Reproduce the entries below from the line with "pose: elev=238.0 azim=342.1" to the line with "Dot at: (348, 250)", both included, and omit the pictures from your answer.

Source material:
----
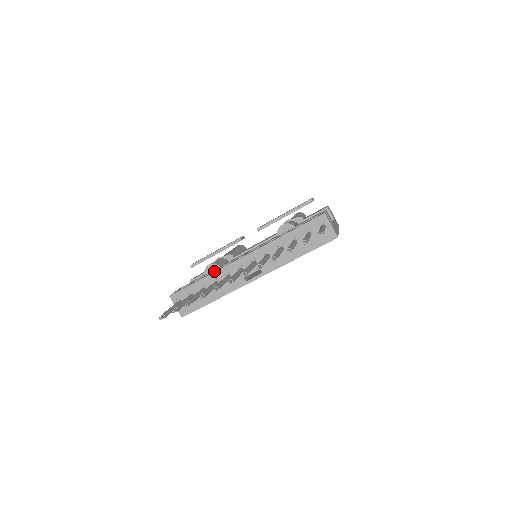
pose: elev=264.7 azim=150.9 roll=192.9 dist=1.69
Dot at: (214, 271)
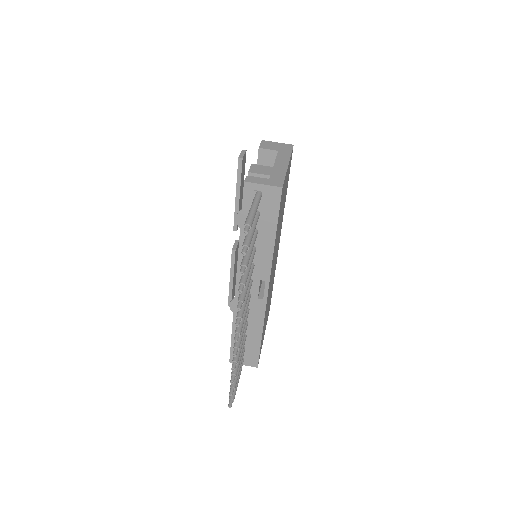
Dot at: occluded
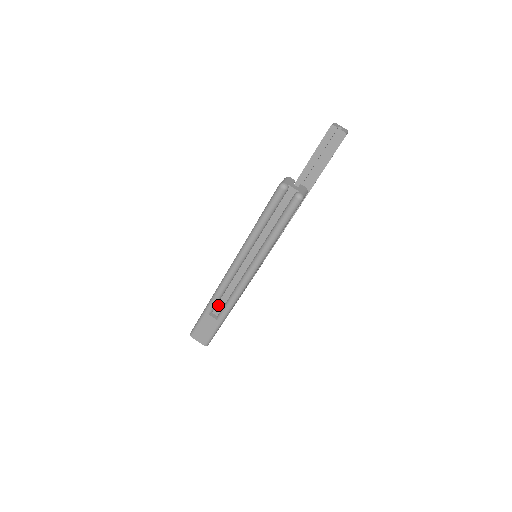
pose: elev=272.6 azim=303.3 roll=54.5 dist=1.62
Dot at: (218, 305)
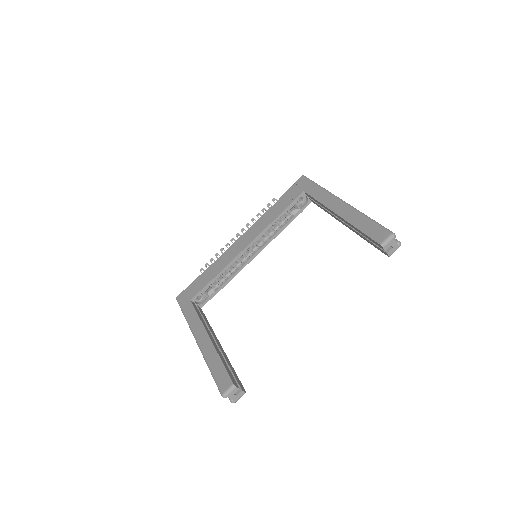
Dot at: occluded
----
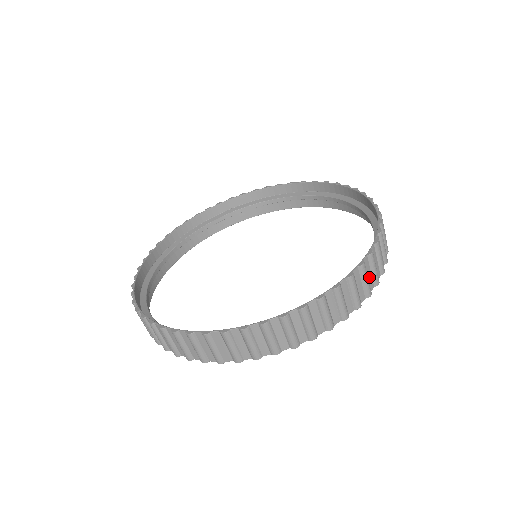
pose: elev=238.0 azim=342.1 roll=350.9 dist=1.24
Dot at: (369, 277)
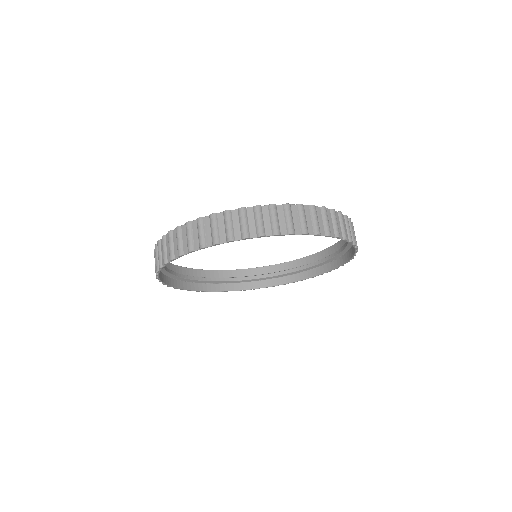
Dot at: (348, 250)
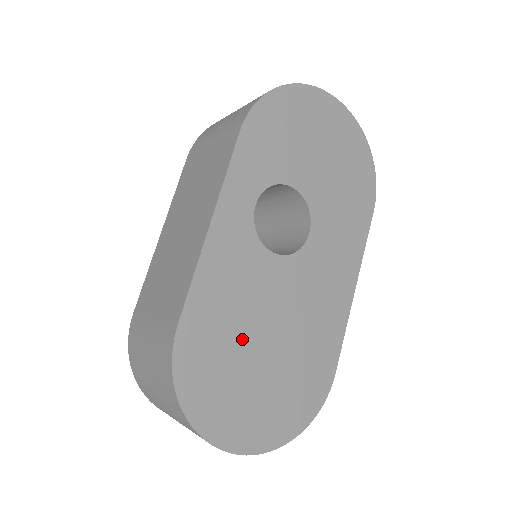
----
Exercise result:
pose: elev=238.0 azim=342.1 roll=350.9 dist=1.24
Dot at: (369, 277)
Dot at: (348, 250)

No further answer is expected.